Galaxy 10R
- Mission type: Communication
- Operator: PanAmSat Intelsat
- COSPAR ID: 2000-002A
- SATCAT no.: 26056
- Mission duration: Planned: 15 years Achieved: 8 years

Spacecraft properties
- Bus: HS-601HP
- Manufacturer: Hughes
- Launch mass: 3,475 kilograms (7,661 lb)

Start of mission
- Launch date: 25 January 2000
- Rocket: Ariane 42L-3
- Launch site: Kourou ELA-2
- Contractor: Arianespace

End of mission
- Disposal: Decommissioned
- Deactivated: June 2008

Orbital parameters
- Reference system: Geocentric
- Regime: Geostationary
- Longitude: 123° West

= Galaxy 10R =

Defunct communications satellite

Galaxy 10R was an American communications satellite which was operated by PanAmSat, and later Intelsat. It was constructed by Hughes and is based on the HS-601HP satellite bus. Launch occurred on 25 January 2000, at 01:04. The launch was contracted by Arianespace, and used an Ariane 4 42L-3 carrier rocket flying from ELA-2 at the Guiana Space Centre.
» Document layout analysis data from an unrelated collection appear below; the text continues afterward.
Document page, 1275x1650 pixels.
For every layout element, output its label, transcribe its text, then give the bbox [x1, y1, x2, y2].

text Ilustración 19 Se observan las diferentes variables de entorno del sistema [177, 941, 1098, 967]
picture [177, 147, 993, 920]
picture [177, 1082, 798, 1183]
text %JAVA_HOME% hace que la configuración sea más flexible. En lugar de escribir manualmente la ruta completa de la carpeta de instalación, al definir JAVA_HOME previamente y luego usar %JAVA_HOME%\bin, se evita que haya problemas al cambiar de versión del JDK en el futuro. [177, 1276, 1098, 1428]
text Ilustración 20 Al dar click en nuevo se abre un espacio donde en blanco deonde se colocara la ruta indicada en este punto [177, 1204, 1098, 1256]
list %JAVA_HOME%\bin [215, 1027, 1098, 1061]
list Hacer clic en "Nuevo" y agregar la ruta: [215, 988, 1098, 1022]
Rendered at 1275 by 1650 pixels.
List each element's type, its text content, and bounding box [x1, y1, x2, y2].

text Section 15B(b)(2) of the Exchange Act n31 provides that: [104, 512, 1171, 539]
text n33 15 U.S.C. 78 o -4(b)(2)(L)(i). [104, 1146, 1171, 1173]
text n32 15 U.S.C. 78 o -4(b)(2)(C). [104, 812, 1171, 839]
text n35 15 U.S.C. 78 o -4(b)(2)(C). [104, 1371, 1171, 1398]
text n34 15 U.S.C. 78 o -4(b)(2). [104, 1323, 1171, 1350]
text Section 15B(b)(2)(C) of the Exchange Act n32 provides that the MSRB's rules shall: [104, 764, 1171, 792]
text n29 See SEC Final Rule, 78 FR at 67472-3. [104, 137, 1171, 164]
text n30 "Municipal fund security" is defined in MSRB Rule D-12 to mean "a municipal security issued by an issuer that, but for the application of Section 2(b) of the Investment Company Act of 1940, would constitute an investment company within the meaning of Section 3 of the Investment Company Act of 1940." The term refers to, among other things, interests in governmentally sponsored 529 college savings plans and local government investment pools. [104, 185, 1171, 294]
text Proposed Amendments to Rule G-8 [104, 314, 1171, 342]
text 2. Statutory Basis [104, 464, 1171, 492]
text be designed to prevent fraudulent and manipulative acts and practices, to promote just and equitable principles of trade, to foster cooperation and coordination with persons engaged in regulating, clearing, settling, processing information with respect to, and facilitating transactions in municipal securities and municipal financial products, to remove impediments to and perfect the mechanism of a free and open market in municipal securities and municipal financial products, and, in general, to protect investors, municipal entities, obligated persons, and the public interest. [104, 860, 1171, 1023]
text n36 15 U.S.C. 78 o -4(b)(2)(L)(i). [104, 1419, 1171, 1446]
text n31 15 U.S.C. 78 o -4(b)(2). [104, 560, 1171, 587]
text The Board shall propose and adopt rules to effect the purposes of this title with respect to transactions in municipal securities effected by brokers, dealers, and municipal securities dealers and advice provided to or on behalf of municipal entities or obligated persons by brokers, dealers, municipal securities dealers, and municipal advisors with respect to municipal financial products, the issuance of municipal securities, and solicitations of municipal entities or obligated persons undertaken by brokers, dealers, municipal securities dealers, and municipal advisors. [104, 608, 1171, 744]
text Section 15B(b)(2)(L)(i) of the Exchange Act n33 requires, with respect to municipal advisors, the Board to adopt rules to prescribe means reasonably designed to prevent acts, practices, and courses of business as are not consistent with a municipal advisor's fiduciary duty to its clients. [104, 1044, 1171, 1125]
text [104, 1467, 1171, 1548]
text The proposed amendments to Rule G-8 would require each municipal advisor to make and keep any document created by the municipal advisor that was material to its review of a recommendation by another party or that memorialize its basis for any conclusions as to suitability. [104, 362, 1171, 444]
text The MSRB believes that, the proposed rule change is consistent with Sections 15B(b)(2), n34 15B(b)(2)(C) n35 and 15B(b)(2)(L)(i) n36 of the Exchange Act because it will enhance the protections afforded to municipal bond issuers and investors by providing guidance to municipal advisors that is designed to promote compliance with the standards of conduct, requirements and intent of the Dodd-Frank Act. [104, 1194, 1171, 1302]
Galaxy 10R was built to replace the Galaxy 10 satellite, which had been lost in a launch failure on the maiden flight of the Delta III in 1998. It was launched just fourteen months after the contract to build the satellite had been signed, due to Hughes' advance production of components to allow quick production of replacement satellites.

Following its launch and on-orbit testing, it was placed in geostationary orbit at 123° West, from where it provided communications services to North America. It was expected to remain in service for fifteen years, however following a malfunction of its Xenon Ion Propulsion System in August 2004, this was reduced. It was retired to a graveyard orbit in June 2008.